_Document section_.
Open-Vocabulary Domain Generalization in Urban-Scene Segmentation¶

Conference: CVPR 2026 arXiv: 2602.18853 Code: DZhaoXd/s2_corr Area: Autonomous Driving Keywords: Open-vocabulary segmentation, domain generalization, state space models, text-image correlation, urban scene segmentation

TL;DR¶

This paper proposes OVDG-SS, a new problem setting that unifies unseen-domain and unseen-category challenges in semantic segmentation, and introduces S2-Corr, a state space model-based module that repairs text-image correlation degradation caused by domain shift, enabling efficient and robust cross-domain open-vocabulary segmentation in autonomous driving scenarios.

Background & Motivation¶

DG-SS is limited to closed-set recognition: Although conventional domain generalization semantic segmentation (DG-SS) methods improve cross-domain robustness, they can only recognize a fixed set of categories seen during training and cannot handle novel semantics in open-world environments (e.g., road barriers or traffic cones appearing at night).

(Extracted data entries)
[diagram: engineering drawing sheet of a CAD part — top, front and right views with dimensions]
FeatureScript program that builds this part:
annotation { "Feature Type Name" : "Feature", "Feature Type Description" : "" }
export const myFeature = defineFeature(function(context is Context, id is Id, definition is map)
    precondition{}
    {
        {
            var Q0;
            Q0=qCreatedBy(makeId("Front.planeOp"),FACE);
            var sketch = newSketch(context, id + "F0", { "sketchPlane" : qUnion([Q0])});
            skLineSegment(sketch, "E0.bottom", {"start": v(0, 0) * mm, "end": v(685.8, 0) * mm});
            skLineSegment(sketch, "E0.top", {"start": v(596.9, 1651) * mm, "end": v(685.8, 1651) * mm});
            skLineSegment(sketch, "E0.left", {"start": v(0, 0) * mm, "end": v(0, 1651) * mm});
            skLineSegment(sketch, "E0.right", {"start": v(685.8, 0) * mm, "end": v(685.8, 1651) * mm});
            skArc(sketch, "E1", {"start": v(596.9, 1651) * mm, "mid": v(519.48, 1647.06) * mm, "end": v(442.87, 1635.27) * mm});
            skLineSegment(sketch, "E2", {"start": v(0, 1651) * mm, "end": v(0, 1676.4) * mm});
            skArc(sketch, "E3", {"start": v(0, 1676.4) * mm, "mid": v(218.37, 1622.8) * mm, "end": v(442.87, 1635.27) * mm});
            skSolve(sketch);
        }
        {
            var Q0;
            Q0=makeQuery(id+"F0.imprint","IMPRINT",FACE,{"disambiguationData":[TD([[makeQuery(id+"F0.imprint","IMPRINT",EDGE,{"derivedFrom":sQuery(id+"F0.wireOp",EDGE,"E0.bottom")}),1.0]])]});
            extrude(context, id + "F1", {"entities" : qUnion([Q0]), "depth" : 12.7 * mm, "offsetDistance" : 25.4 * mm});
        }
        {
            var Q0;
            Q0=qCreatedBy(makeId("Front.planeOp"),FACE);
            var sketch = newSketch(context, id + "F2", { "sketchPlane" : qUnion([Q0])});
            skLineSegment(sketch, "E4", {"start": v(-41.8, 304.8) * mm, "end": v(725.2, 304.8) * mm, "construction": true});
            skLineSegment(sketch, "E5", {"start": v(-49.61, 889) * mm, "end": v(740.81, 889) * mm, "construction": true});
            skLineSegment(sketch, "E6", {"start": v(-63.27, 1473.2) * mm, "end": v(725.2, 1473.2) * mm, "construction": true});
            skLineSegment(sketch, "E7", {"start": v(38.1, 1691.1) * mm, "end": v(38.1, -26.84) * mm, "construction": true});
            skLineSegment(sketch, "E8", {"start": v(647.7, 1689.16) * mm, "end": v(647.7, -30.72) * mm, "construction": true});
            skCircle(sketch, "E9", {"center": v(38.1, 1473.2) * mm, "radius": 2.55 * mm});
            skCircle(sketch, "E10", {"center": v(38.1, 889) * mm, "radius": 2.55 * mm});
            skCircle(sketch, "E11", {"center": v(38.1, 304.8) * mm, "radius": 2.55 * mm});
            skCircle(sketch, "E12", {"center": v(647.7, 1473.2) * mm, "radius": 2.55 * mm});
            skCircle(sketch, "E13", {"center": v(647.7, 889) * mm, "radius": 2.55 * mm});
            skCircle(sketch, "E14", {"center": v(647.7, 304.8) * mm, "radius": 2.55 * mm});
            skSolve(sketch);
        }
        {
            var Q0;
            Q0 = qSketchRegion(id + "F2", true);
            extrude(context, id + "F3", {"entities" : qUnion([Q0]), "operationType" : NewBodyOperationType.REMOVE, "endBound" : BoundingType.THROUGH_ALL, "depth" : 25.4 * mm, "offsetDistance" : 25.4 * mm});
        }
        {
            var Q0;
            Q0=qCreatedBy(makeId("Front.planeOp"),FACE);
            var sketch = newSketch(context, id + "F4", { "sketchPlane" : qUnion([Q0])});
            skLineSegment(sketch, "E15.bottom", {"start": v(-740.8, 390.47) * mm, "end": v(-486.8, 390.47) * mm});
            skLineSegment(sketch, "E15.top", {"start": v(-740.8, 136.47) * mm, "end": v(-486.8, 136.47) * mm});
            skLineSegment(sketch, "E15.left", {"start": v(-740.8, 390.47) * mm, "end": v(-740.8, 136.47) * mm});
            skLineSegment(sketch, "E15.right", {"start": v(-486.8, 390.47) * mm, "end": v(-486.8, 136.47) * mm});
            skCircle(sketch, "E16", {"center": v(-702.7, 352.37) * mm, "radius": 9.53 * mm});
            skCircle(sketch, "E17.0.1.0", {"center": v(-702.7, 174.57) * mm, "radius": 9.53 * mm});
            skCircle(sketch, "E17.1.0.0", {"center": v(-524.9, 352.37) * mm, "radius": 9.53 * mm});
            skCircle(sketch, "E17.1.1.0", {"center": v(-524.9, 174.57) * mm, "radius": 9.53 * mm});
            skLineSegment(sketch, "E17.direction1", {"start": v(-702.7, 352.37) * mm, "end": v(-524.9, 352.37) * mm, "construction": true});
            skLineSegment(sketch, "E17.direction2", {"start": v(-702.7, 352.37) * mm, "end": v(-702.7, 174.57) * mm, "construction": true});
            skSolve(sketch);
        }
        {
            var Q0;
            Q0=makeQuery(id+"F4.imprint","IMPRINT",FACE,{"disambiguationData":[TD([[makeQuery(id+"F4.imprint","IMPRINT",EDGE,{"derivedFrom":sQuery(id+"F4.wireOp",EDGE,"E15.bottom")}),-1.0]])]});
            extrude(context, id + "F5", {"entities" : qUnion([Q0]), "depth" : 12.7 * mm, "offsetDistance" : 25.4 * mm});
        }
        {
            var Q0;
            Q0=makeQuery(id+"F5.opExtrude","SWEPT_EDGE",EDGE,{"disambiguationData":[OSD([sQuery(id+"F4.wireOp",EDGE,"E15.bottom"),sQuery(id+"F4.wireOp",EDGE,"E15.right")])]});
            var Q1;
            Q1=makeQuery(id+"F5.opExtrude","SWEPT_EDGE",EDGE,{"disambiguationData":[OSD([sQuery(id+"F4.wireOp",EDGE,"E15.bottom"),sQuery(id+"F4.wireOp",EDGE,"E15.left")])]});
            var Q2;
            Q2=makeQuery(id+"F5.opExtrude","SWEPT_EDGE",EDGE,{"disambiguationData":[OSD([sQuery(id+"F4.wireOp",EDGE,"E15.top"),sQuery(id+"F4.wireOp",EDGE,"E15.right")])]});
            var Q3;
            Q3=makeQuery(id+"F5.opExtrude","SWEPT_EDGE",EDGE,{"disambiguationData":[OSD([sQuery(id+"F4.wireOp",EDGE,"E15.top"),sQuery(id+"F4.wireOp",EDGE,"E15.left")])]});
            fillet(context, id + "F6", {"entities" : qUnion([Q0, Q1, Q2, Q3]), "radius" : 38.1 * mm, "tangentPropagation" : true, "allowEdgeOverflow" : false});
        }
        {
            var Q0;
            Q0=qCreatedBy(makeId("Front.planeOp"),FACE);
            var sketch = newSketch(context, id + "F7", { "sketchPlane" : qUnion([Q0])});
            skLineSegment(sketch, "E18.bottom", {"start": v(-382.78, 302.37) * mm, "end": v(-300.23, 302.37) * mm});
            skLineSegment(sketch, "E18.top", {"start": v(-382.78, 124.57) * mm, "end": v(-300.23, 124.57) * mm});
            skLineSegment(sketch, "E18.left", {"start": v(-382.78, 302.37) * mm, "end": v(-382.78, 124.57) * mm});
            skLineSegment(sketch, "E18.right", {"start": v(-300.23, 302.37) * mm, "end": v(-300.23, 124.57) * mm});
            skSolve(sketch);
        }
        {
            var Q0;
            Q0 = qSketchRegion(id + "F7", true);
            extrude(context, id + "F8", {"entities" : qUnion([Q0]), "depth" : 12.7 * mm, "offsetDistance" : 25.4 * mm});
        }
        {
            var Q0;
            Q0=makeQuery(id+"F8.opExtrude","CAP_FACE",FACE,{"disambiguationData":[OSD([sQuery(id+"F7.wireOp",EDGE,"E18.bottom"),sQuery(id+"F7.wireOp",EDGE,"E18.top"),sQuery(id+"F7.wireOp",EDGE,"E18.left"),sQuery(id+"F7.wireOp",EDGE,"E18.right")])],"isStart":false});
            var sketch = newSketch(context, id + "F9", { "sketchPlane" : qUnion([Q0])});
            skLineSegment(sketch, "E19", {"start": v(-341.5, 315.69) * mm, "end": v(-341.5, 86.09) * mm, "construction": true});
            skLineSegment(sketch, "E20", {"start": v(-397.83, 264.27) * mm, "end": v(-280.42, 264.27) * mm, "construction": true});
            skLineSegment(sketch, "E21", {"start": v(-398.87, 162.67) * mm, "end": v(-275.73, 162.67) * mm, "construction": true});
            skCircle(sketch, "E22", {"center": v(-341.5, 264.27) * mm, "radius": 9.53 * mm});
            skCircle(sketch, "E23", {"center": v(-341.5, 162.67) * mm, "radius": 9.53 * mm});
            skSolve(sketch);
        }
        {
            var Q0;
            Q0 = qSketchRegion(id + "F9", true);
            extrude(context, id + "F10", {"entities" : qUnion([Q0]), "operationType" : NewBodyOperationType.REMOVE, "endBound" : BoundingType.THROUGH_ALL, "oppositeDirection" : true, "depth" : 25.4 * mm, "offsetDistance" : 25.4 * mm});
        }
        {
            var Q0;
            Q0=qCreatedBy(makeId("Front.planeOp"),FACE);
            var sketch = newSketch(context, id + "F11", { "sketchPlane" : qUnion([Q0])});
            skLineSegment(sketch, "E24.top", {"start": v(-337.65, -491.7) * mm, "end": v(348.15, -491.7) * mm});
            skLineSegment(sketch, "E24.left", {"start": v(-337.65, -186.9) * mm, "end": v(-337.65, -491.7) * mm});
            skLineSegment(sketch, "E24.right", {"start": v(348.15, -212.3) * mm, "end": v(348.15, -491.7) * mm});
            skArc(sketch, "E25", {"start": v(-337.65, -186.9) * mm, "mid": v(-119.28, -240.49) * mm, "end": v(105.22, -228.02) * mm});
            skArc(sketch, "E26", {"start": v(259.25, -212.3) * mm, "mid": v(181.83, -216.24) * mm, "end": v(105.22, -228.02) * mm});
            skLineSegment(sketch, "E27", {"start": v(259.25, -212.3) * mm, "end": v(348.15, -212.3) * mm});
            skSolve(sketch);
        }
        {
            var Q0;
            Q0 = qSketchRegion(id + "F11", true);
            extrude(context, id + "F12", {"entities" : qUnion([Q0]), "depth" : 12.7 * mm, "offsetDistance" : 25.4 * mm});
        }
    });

_Exercise set_.
1 > In the segmentation paper summary, copy everything from "Conference: CVPR 2026" down to "autonomous driving scenarios.".
2 > List every keyword that the segmentation paper summary gives.

_Task-by-task results_.
1 >
Conference: CVPR 2026 arXiv: 2602.18853 Code: DZhaoXd/s2_corr Area: Autonomous Driving Keywords: Open-vocabulary segmentation, domain generalization, state space models, text-image correlation, urban scene segmentation

TL;DR¶

This paper proposes OVDG-SS, a new problem setting that unifies unseen-domain and unseen-category challenges in semantic segmentation, and introduces S2-Corr, a state space model-based module that repairs text-image correlation degradation caused by domain shift, enabling efficient and robust cross-domain open-vocabulary segmentation in autonomous driving scenarios.

2 >
Open-vocabulary segmentation
domain generalization
state space models
text-image correlation
urban scene segmentation